DENVER — General anesthesia may not be necessary during cryoablation procedures for atrial fibrillation, a small study suggested.
Conscious sedation with dexmedetomidine (Precedex) plus some fentanyl and midazolam (Versed) was enough to keep patients comfortable through the procedure without any recollection afterward of the painful phrenic nerve pacing involved, Patricia Gasper, RN, electrophysiology coordinator at Memorial Leighton Heart and Vascular Center in South Bend, Ind., and colleagues found.
The strategy also saved $1,816 per patient on medication alone compared with general anesthesia, the group reported here at the Heart Rhythm Society meeting.
“It’s very safe — during our study of 88 patients, we didn’t have to convert anyone over to general anesthesia from moderate sedation,” Gasper added in an interview with MedPage Today.
Moderate sedation has been standard with radiofrequency ablation, but general anesthesia has become the standard with cryoablation.
“It wasn’t thought we could get the patient comfortable enough with moderate sedation,” Gasper explained.
Because of the possibility of right phrenic nerve palsy as a complication, “you need to pace the phrenic nerve the whole time, which can be very uncomfortable, it’s like chronic hiccuping for the patient.”
Since general anesthesia carries some risks of morbidity and mortality itself, her center switched to conscious sedation kept at a level of 5 on the Ramsay scale.
The strategy included dexmedetomidine with a mean starting dose of 0.50 μg/kg per hour, titrated up to a maximum dose of 0.65 μg/kg per hour at the nurse’s discretion under supervision of the attending physician.
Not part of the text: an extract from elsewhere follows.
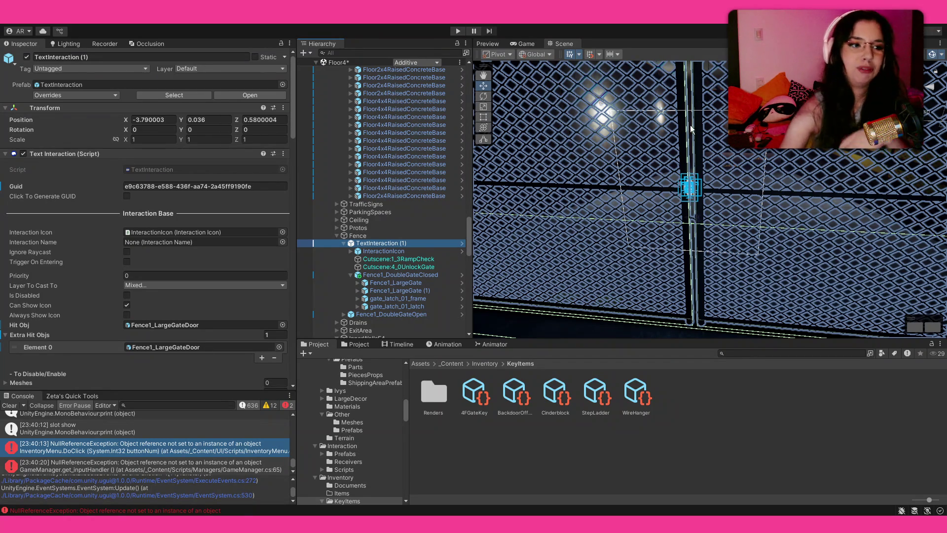
# Step: Scroll TextInteraction (1)'s Inspector to the Box Collider and the Use Item Here component requiring 4FGateKey
pyautogui.scroll(-5, 206, 204)
pyautogui.scroll(-4, 207, 204)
No loading was done so as to avoid hypotension.
Mean midazolam dose as an adjuvant to maintain amnesia was 12 mg; mean fentanyl dose for analgesia was 288 μg.
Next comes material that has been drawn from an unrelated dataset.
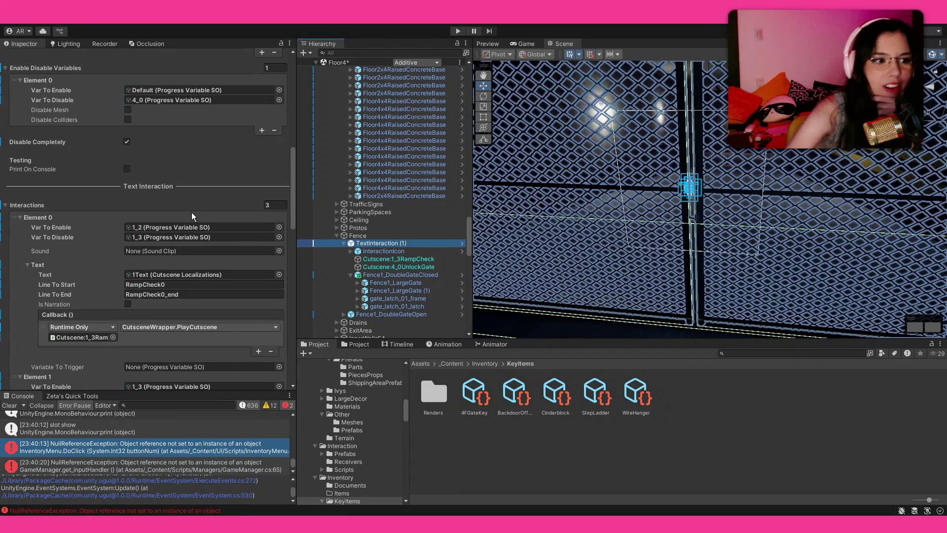
pyautogui.scroll(-3, 193, 213)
Among the 88 cryoablation cases done between mid-June 2011 when the strategy was started and mid-November 2012, 74 were done without general anesthesia. The other 14 patients did require it because a history of severe obstructive sleep apnea made them poor candidates for moderate sedation.
Interviews the day after ablation with conscious sedation indicated none of the patients remembered phrenic nerve pacing. While there were no conversions to full anesthesia, one developed hypotension with a systolic pressure under 90 mm Hg that was successfully treated with IV ephedrine.
Analysis of cost based on the hospital supply and inventory cost accounting database showed a mean cost of of $123.79 per patient for moderate sedation drugs versus $1,939.94 for general anesthesia, not including physician fees.
“Dexmedetomidine is a safe, efficacious, and cost-effective alternative to general anesthesia in the majority of patients undergoing balloon ablation for atrial fibrillation,” Gasper’s group concluded.
Conscious sedation still needs to be done in an electrophysiology lab with staff trained in administration of the drug, since the series wasn’t large enough to rule out rare serious events, Gasper acknowledged.
Another limitation was that this was just the first report on the strategy. An additional larger, preferably multicenter study is needed, she noted.